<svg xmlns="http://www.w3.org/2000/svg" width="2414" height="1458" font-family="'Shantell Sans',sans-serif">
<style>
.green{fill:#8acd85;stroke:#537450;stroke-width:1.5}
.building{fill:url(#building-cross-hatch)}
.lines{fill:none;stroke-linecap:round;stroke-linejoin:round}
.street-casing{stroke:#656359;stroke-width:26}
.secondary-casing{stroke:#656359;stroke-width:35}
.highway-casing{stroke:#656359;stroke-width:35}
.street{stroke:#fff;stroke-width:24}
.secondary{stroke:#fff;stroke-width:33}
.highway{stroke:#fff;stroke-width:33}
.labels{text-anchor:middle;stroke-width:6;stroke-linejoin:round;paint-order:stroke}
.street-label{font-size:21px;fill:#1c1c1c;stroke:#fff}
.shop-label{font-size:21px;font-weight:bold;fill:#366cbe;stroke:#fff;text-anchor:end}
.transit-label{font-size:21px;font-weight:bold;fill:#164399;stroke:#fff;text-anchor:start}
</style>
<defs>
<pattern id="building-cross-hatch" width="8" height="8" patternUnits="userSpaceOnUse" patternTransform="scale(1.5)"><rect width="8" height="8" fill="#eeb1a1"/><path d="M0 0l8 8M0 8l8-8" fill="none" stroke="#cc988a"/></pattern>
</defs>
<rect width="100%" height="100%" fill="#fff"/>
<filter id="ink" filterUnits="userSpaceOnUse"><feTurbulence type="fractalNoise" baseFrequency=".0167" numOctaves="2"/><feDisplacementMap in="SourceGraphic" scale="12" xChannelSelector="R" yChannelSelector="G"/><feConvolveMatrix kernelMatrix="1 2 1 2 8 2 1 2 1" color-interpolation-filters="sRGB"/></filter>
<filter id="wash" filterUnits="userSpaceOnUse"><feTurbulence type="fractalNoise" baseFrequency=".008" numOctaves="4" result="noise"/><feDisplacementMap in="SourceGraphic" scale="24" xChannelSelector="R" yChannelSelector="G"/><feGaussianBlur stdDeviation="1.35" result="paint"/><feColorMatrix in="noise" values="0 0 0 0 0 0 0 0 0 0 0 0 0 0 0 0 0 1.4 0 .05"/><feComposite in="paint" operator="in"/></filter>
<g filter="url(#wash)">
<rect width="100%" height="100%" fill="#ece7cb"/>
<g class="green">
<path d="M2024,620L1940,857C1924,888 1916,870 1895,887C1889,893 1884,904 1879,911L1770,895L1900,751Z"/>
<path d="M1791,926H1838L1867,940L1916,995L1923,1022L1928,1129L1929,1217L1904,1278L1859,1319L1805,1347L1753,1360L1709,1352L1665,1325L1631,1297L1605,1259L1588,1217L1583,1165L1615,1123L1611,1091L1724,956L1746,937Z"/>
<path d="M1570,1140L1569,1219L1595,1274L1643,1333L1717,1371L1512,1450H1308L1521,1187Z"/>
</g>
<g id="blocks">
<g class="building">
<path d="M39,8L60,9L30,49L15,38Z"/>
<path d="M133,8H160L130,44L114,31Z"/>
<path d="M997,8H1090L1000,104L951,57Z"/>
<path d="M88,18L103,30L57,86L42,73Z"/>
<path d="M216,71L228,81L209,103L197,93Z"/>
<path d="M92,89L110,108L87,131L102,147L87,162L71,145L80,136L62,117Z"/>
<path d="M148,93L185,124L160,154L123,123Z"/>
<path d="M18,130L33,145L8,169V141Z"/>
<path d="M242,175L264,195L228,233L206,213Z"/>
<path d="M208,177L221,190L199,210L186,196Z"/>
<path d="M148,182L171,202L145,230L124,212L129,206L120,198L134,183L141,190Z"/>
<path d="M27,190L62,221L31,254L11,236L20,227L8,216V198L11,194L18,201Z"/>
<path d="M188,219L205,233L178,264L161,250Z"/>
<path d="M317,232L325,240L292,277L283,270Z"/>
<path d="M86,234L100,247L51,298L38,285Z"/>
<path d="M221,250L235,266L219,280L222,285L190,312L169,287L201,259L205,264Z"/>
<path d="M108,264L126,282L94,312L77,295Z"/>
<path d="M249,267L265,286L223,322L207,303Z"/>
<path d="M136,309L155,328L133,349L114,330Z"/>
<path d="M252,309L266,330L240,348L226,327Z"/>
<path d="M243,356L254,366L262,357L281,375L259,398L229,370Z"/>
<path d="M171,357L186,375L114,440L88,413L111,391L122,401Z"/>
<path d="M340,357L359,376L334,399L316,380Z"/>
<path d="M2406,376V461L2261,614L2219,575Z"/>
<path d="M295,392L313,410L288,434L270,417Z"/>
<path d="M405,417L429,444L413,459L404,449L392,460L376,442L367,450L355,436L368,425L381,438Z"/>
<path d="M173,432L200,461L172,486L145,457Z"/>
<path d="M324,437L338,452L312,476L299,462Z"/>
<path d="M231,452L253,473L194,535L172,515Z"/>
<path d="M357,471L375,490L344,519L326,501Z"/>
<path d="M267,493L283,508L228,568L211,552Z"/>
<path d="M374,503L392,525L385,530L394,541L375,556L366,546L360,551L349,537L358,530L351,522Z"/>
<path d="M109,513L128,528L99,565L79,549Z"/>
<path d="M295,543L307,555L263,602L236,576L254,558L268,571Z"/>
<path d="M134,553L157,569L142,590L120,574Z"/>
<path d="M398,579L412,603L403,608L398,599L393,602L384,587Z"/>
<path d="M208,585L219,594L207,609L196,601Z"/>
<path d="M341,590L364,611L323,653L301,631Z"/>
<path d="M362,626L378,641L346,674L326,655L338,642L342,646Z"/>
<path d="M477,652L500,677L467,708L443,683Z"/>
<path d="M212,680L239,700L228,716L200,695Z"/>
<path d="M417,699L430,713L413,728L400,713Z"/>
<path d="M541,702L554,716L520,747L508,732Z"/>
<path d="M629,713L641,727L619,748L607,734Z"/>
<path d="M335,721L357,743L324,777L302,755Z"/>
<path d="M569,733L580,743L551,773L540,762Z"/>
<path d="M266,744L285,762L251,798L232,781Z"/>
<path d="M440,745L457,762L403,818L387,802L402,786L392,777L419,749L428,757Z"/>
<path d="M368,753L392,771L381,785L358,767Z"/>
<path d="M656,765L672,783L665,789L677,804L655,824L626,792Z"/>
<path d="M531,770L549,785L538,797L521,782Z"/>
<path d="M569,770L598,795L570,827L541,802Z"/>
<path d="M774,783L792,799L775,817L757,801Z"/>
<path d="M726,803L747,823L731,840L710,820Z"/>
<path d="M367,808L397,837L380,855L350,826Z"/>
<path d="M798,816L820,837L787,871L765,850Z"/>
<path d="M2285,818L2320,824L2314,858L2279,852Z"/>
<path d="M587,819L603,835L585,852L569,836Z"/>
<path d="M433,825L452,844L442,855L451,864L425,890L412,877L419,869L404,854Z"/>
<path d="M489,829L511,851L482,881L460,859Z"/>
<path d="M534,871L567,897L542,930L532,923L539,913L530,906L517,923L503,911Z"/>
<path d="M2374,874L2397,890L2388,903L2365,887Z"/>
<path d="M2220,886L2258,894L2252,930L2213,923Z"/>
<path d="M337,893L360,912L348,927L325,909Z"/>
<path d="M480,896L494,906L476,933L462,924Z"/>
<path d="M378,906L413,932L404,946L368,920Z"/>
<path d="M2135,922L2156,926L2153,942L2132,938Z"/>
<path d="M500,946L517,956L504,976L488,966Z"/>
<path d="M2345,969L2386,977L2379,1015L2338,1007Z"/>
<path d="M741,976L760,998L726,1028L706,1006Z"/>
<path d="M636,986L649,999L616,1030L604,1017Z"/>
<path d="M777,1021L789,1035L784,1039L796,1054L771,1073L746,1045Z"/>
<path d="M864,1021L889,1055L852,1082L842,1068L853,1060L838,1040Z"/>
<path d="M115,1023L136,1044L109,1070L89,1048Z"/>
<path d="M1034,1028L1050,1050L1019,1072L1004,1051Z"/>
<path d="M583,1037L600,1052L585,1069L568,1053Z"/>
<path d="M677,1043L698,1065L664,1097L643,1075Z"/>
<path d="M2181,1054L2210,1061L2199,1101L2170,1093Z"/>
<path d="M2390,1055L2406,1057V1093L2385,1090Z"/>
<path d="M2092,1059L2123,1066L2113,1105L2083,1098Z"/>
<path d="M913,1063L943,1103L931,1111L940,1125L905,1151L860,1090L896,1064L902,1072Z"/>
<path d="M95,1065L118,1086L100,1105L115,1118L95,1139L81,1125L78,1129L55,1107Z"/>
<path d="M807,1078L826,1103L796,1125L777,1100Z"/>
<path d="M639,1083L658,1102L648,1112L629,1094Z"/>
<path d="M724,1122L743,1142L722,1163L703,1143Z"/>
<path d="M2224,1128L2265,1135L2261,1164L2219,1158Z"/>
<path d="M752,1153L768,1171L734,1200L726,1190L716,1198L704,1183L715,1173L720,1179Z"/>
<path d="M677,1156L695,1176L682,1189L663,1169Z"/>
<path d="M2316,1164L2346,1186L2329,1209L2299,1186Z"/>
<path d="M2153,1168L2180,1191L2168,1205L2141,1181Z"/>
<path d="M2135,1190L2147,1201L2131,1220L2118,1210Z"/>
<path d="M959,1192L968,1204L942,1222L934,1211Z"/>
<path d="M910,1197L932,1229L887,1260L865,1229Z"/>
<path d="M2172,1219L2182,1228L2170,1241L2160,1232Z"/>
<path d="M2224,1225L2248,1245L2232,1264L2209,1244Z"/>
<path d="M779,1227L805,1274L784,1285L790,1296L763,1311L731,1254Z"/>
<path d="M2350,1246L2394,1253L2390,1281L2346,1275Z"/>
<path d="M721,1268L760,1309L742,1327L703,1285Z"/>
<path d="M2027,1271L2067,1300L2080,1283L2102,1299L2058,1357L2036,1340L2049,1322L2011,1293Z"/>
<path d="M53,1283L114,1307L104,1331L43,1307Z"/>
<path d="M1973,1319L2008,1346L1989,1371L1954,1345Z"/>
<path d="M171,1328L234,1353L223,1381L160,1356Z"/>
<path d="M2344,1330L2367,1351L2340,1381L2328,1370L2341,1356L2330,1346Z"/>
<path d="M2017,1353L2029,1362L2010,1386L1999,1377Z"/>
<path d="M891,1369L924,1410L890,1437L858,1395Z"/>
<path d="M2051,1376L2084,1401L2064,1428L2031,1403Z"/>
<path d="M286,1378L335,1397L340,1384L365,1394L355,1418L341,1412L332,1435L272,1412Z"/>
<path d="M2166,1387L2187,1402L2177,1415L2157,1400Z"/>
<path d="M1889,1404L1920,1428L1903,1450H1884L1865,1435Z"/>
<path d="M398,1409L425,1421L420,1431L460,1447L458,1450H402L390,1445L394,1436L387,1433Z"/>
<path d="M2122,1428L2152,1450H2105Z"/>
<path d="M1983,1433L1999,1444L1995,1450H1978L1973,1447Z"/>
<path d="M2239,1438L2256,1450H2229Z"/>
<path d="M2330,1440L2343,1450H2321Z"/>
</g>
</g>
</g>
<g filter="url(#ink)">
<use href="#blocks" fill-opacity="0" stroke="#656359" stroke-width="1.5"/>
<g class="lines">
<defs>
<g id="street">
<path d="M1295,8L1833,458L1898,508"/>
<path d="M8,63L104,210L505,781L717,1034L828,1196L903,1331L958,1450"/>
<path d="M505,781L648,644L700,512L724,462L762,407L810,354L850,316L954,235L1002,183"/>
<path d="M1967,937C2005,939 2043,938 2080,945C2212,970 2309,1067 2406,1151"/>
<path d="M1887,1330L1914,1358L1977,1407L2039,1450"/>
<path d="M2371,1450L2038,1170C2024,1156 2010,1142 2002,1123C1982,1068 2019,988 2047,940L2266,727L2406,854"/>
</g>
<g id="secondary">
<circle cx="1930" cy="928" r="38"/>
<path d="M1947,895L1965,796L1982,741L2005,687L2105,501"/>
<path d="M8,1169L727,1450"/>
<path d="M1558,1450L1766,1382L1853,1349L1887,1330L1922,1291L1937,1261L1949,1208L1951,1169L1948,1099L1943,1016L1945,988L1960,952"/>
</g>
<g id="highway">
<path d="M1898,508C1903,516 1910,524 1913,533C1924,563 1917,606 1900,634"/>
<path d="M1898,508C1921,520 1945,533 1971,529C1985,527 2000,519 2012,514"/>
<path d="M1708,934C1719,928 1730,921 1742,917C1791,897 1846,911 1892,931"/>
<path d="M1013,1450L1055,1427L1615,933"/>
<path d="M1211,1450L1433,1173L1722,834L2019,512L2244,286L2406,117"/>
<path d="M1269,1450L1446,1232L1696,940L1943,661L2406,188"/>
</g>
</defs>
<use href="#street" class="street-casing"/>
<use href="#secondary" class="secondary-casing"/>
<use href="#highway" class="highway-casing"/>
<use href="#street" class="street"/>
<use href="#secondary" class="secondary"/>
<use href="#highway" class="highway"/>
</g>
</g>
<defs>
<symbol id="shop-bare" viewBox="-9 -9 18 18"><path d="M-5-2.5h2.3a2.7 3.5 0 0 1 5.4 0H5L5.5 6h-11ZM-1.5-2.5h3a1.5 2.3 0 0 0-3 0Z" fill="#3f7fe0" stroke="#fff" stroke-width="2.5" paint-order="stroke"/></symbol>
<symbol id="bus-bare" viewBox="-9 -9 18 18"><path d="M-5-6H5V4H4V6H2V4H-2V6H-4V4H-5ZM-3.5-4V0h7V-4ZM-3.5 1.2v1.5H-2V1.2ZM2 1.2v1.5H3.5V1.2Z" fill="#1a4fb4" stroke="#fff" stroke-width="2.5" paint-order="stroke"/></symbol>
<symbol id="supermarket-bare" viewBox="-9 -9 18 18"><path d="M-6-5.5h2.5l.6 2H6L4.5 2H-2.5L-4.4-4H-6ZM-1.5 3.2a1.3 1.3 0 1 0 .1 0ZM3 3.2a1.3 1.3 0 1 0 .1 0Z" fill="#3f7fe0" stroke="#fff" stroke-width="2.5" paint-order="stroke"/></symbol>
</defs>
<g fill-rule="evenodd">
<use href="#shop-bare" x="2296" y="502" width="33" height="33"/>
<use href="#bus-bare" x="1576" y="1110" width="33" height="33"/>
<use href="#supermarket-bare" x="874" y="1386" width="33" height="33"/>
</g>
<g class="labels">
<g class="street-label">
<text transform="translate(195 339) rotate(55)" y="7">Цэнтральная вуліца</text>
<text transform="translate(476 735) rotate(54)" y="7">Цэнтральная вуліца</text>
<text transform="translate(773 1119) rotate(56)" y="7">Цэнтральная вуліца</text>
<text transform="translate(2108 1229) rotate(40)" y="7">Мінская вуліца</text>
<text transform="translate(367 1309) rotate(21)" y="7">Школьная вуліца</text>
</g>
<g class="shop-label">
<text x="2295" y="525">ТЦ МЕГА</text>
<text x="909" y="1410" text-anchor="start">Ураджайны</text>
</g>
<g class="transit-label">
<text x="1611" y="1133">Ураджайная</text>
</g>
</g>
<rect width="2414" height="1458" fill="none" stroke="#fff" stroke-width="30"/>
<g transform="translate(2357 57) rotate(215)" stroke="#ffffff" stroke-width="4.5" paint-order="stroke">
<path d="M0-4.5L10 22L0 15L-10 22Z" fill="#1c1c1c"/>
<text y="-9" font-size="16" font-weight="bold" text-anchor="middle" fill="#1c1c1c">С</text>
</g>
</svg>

========

(Directions for this task): Take every line in the preceding listing that contains "casing" and copy it.

(Result):
.street-casing{stroke:#656359;stroke-width:26}
.secondary-casing{stroke:#656359;stroke-width:35}
.highway-casing{stroke:#656359;stroke-width:35}
<use href="#street" class="street-casing"/>
<use href="#secondary" class="secondary-casing"/>
<use href="#highway" class="highway-casing"/>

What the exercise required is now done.